> Action item:
In the passage about sudden change, rewrite everything from "I hate being" down to "are not congenial.", substituting "doctor" for "physician".

> Text for analysis:
----------
A few years after my ‘be still and know’ moment, I began to struggle with the multitude of changes occurring in my life. Now let me let you know I have always been a dreamer so seeking new beginnings, new adventures whether actually or simply in my head provides impetus for trying new things.
I hate being blindsided and forced to CHANGE. Perhaps, God knew that about me—OK, so God knew that about me. The physician I worked for in Bartlesville, OK gathered us all one afternoon to inform us that at the end of the month, he was closing his practice, heading to Indianapolis to do a fellowship in plastic surgery, and WELL! There we all were, open mouthed and taking deep breaths to keep from screaming…OK, I can only speak for myself, I was close to screaming.
Change that happens because I choose to change and Change that happens suddenly, capriciously may be related but they are not congenial.
I had come a ways in my journey with God so after a prayerful rant on the way home from work that day, I took a breath and listened. Nope! Nada! Not a word! Tears flowed. Panic threatened. The landscape stretched out around me, flat beauty alive with May wildflowers, as a new vision filled my head. Dr. Craig hadn’t done this to me, to us. God had. Left to my own ways, all my dreams and aspirations would have stayed in my head as I settled into a comfortable job, with comfortable people, enough challenge to keep me dreaming, and no reason to fly.
----------
> Information supplied:
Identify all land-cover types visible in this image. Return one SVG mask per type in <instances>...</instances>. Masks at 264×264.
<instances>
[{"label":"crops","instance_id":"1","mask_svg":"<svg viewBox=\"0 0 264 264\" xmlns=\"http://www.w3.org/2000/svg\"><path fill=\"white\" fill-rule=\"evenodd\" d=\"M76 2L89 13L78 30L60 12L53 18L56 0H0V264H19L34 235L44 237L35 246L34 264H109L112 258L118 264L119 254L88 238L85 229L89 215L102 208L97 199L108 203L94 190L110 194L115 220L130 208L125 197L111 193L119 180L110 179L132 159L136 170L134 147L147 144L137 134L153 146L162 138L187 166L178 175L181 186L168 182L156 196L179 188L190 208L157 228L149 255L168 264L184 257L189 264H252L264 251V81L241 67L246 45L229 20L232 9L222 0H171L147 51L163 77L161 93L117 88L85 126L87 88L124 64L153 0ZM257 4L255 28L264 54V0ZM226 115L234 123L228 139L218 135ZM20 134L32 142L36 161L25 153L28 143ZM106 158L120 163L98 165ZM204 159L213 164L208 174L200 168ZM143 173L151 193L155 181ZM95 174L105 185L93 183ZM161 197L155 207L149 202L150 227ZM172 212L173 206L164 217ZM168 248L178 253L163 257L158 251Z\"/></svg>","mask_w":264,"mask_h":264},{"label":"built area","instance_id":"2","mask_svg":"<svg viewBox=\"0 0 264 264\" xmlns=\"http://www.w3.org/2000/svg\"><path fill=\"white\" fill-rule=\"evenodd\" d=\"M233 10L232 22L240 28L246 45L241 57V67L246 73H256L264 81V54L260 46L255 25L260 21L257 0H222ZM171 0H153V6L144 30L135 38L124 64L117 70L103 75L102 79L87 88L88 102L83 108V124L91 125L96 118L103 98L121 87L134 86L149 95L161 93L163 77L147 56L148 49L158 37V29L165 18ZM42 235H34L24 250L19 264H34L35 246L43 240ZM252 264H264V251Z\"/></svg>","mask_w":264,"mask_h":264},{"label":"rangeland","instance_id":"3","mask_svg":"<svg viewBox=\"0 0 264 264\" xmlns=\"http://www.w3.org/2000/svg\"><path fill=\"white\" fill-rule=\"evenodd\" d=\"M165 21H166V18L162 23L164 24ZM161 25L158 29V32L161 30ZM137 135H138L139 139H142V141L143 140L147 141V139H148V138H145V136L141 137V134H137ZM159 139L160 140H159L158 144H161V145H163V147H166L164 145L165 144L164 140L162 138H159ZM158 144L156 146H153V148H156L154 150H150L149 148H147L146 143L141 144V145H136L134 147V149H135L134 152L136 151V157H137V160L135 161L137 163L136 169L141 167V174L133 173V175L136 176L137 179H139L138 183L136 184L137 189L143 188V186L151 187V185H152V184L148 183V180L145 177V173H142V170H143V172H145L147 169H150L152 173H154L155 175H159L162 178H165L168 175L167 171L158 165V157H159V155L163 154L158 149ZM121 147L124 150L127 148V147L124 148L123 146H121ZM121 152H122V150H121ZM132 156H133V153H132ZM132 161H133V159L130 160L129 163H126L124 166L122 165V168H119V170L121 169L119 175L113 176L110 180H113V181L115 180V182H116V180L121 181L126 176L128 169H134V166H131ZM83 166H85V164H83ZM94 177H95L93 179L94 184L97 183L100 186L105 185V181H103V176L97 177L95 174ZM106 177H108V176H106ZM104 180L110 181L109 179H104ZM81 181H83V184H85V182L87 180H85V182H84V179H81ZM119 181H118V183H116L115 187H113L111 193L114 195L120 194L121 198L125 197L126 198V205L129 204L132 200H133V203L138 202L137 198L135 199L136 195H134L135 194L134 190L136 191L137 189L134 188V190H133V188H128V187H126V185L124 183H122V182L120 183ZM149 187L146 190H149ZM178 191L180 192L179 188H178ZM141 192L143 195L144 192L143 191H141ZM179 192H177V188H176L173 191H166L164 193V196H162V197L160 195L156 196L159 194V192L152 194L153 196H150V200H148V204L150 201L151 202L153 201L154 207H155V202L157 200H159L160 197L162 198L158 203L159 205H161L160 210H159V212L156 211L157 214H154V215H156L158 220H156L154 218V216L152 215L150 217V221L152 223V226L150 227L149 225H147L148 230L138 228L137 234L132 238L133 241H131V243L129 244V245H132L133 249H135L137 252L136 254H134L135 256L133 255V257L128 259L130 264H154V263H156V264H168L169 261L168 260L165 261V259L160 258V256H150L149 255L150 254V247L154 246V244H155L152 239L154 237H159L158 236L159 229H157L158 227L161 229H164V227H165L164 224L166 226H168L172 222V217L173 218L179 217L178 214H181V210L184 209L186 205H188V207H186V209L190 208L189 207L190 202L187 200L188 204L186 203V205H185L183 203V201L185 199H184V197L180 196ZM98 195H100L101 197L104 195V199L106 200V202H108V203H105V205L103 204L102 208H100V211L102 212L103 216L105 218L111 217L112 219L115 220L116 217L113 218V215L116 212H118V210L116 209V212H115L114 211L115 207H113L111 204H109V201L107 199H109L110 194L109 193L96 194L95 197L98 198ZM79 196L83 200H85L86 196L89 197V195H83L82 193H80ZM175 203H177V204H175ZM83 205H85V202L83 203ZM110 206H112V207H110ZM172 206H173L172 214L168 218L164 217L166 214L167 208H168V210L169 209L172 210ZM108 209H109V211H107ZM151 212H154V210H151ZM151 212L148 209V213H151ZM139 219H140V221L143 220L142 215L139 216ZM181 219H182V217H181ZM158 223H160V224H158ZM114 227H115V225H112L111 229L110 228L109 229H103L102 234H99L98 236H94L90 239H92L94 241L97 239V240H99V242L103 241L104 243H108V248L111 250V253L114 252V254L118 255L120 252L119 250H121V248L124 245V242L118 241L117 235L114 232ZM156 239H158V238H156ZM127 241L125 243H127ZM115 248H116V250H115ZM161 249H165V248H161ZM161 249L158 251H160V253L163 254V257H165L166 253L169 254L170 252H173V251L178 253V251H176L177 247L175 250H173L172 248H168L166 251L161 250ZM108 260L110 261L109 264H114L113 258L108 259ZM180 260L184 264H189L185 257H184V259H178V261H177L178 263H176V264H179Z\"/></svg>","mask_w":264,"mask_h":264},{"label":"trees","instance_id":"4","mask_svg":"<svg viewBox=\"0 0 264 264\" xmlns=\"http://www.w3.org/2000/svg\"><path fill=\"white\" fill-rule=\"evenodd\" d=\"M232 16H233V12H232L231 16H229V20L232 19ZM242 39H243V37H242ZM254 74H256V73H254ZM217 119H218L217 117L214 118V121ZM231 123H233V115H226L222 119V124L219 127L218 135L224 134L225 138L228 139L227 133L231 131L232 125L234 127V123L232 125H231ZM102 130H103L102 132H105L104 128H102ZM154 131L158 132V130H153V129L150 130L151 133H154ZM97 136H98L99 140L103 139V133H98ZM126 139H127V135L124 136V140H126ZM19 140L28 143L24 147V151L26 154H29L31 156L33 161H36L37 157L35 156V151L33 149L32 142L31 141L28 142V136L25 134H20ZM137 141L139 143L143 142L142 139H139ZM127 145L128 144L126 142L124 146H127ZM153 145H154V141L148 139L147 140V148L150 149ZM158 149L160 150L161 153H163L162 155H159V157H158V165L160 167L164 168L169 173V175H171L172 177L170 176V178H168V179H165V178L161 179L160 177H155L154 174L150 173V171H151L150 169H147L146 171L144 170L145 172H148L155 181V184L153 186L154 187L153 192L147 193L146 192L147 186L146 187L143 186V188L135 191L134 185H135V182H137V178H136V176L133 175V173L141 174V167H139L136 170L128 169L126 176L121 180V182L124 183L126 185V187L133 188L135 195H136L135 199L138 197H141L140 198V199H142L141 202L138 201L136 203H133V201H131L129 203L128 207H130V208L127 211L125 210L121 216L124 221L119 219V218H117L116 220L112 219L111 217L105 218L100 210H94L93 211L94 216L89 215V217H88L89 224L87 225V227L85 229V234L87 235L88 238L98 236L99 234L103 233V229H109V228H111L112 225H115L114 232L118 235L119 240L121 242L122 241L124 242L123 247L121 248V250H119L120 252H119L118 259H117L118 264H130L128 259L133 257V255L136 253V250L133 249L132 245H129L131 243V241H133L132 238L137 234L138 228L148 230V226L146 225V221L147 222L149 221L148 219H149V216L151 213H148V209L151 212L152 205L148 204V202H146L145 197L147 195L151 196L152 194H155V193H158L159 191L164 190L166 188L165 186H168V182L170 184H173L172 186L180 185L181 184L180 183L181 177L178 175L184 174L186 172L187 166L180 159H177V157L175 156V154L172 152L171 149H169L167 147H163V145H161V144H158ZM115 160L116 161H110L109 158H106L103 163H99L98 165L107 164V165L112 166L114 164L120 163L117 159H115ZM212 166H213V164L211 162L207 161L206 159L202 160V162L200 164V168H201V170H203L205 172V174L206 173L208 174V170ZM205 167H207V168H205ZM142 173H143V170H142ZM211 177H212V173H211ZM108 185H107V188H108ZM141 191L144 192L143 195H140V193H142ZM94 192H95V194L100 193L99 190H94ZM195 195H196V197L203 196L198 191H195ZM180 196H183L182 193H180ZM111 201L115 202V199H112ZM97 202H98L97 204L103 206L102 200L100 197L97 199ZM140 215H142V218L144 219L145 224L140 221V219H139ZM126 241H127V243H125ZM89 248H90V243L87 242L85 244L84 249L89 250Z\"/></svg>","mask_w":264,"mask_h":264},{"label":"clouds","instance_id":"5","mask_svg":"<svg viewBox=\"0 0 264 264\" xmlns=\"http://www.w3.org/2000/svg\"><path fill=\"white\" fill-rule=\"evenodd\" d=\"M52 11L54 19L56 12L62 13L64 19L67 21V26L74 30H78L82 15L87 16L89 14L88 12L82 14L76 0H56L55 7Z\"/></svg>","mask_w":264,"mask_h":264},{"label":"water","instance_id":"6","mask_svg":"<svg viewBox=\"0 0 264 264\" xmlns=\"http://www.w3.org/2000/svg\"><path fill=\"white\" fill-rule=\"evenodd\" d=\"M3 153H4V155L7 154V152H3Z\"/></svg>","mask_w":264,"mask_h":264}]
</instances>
----------
> Response for this exercise:
I hate being blindsided and forced to CHANGE. Perhaps, God knew that about me—OK, so God knew that about me. The doctor I worked for in Bartlesville, OK gathered us all one afternoon to inform us that at the end of the month, he was closing his practice, heading to Indianapolis to do a fellowship in plastic surgery, and WELL! There we all were, open mouthed and taking deep breaths to keep from screaming…OK, I can only speak for myself, I was close to screaming.
Change that happens because I choose to change and Change that happens suddenly, capriciously may be related but they are not congenial.